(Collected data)
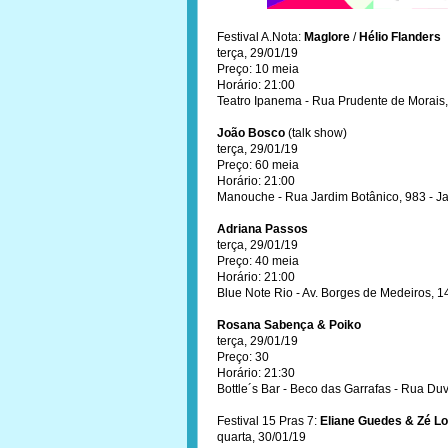
Festival A.Nota:
Maglore
/
Hélio Flanders
terça, 29/01/19
Preço: 10 meia
Horário: 21:00
Teatro Ipanema - Rua Prudente de Morais
João Bosco
(talk show)
terça, 29/01/19
Preço: 60 meia
Horário: 21:00
Manouche - Rua Jardim Botânico, 983 - J
Adriana Passos
terça, 29/01/19
Preço: 40 meia
Horário: 21:00
Blue Note Rio - Av. Borges de Medeiros, 
Rosana Sabença & Poiko
terça, 29/01/19
Preço: 30
Horário: 21:30
Bottle´s Bar - Beco das Garrafas - Rua Du
Festival 15 Pras 7:
Eliane Guedes & Zé L
quarta, 30/01/19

WORK INSTRUCTION: Starting with the line that holds "Teatro Ipanema - Rua Prudente de Morais" and ending with the line that holds "Horário: 21:30", retype every line in the data above exactly, and nothing else.

PROBLEM SOLUTION:
Teatro Ipanema - Rua Prudente de Morais
João Bosco
(talk show)
terça, 29/01/19
Preço: 60 meia
Horário: 21:00
Manouche - Rua Jardim Botânico, 983 - J
Adriana Passos
terça, 29/01/19
Preço: 40 meia
Horário: 21:00
Blue Note Rio - Av. Borges de Medeiros, 
Rosana Sabença & Poiko
terça, 29/01/19
Preço: 30
Horário: 21:30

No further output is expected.